▸ **EXERCISE REQUIREMENTS**:
A. Decide whether each statement agrees with the article on stock markets, answering yes or no and quoting the words of the article that decide it: (i) JP Morgan views the year 2024 skeptically; (ii) private consumption makes up about half of the US economy; (iii) stock and bond markets both did poorly in 2023.
B. According to the article on stock markets, what share of total global economic output is US demand responsible for?
Top of EXTRACT
Sugar rush of the stock markets: Is the bitter end coming now?
Despite various crises, the stock markets have boomed in recent years. The entire financial world was in a sugar rush. Stimulus programs from politicians and loose monetary policies led to enormous growth. This can be advantageous, but it can also lead to dangerous bubbles.
Nevertheless, in 2023, both the stock and bond markets performed well.
However, this year we may pay the price. According to the Frankfurter Allgemeine Zeitung, investment bank JP Morgan is looking skeptically at the year 2024. The focus is on the consumption behavior of Americans. In the US, private consumption plays an extremely important role, accounting for around two-thirds of the economy. In addition, US demand is responsible for approximately 25% of the total global economic output.
Savings surplus soon depleted Although the inflation rate in the US was over six percent and experts warned of an economic slowdown, US citizens looked to the future with ease. They continued to live their lives as usual. Despite the high prices, consumption remained high, which affected savings.
Bottom of EXTRACT
Top of DATASET EXTRACT
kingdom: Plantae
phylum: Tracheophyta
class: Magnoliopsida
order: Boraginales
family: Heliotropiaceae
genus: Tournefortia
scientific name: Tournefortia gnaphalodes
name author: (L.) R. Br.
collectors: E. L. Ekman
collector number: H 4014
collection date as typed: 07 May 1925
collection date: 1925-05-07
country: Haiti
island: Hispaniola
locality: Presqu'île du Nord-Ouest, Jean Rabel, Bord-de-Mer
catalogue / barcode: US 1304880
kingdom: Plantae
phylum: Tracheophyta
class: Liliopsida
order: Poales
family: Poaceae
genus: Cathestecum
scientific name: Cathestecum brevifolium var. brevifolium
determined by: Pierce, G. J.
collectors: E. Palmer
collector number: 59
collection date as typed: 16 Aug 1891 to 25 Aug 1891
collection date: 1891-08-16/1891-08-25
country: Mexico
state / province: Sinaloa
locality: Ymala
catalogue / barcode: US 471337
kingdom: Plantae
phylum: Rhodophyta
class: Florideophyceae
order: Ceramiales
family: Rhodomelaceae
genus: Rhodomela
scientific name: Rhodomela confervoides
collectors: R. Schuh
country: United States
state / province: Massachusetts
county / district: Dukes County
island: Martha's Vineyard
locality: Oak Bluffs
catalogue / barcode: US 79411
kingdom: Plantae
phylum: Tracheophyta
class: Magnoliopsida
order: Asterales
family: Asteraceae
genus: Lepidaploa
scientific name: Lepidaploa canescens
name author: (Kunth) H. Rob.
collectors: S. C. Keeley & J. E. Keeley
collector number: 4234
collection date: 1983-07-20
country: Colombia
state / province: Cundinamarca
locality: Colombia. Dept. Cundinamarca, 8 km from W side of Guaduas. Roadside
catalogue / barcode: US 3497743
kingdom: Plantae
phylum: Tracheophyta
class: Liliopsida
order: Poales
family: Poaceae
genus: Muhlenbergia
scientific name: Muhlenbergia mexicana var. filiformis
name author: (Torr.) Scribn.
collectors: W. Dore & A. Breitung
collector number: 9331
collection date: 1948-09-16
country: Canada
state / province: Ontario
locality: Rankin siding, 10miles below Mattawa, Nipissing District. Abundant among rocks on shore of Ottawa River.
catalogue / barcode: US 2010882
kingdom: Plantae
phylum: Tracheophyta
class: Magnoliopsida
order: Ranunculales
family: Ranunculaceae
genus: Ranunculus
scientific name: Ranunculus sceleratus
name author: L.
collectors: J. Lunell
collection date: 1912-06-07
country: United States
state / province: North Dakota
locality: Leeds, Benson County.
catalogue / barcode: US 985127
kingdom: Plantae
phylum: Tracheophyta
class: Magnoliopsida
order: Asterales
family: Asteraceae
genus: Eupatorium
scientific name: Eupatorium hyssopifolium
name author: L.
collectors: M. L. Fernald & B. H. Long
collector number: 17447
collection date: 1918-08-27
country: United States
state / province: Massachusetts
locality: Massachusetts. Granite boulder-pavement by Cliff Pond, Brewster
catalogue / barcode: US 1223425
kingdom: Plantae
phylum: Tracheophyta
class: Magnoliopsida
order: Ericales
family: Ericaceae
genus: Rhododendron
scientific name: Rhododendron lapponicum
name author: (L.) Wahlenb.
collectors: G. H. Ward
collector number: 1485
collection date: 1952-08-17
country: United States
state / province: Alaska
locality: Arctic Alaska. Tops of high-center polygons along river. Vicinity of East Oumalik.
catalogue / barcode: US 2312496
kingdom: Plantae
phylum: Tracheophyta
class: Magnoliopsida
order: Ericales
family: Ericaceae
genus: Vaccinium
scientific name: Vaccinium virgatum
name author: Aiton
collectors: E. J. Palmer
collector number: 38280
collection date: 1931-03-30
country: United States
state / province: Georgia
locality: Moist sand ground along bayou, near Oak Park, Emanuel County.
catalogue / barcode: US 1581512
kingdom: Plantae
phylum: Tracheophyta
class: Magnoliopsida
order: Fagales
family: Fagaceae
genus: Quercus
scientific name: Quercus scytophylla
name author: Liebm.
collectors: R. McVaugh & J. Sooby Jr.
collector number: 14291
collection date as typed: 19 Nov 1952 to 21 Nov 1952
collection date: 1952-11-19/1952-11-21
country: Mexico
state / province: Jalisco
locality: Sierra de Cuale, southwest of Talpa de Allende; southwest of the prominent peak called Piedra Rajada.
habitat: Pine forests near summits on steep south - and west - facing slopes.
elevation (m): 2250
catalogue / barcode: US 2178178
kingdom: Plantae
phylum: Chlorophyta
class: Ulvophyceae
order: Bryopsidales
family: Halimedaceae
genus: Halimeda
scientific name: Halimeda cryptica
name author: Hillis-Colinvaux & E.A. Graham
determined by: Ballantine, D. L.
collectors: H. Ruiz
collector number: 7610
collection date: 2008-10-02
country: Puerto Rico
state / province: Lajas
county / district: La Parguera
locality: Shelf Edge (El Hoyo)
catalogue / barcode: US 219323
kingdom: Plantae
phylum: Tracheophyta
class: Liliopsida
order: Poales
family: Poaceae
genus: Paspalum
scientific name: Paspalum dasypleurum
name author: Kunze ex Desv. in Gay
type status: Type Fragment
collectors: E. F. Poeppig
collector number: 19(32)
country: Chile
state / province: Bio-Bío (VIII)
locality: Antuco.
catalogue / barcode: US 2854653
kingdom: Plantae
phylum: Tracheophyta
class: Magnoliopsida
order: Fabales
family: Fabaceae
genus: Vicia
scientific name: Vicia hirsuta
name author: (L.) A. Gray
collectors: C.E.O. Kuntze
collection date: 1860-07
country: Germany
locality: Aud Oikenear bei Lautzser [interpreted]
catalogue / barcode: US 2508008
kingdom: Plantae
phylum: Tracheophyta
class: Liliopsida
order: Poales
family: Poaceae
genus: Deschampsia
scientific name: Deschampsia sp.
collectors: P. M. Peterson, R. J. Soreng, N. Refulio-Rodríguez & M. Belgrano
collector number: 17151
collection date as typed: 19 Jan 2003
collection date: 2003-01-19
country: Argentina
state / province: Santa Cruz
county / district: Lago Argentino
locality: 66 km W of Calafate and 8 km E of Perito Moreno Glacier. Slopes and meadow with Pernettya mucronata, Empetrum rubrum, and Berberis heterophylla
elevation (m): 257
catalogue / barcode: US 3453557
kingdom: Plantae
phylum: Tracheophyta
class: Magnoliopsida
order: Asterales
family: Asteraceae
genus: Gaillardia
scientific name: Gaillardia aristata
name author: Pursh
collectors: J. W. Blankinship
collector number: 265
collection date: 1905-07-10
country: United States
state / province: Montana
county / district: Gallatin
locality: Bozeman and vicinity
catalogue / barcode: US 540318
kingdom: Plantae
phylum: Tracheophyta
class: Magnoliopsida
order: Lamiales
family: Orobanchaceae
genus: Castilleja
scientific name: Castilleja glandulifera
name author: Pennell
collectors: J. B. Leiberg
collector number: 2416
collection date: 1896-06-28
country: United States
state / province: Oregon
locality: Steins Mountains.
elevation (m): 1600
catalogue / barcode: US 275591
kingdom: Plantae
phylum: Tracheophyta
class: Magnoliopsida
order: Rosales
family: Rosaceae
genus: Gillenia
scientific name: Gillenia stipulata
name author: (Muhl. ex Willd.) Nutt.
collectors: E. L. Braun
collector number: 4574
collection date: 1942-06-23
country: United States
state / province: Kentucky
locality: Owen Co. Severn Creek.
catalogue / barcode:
Bottom of DATASET EXTRACT
▸ **ANSWERS TO THIS EXERCISE**:
A.
(i) Yes: "investment bank JP Morgan is looking skeptically at the year 2024"
(ii) No: "accounting for around two-thirds of the economy"
(iii) No: "in 2023, both the stock and bond markets performed well"

B. Approximately 25%.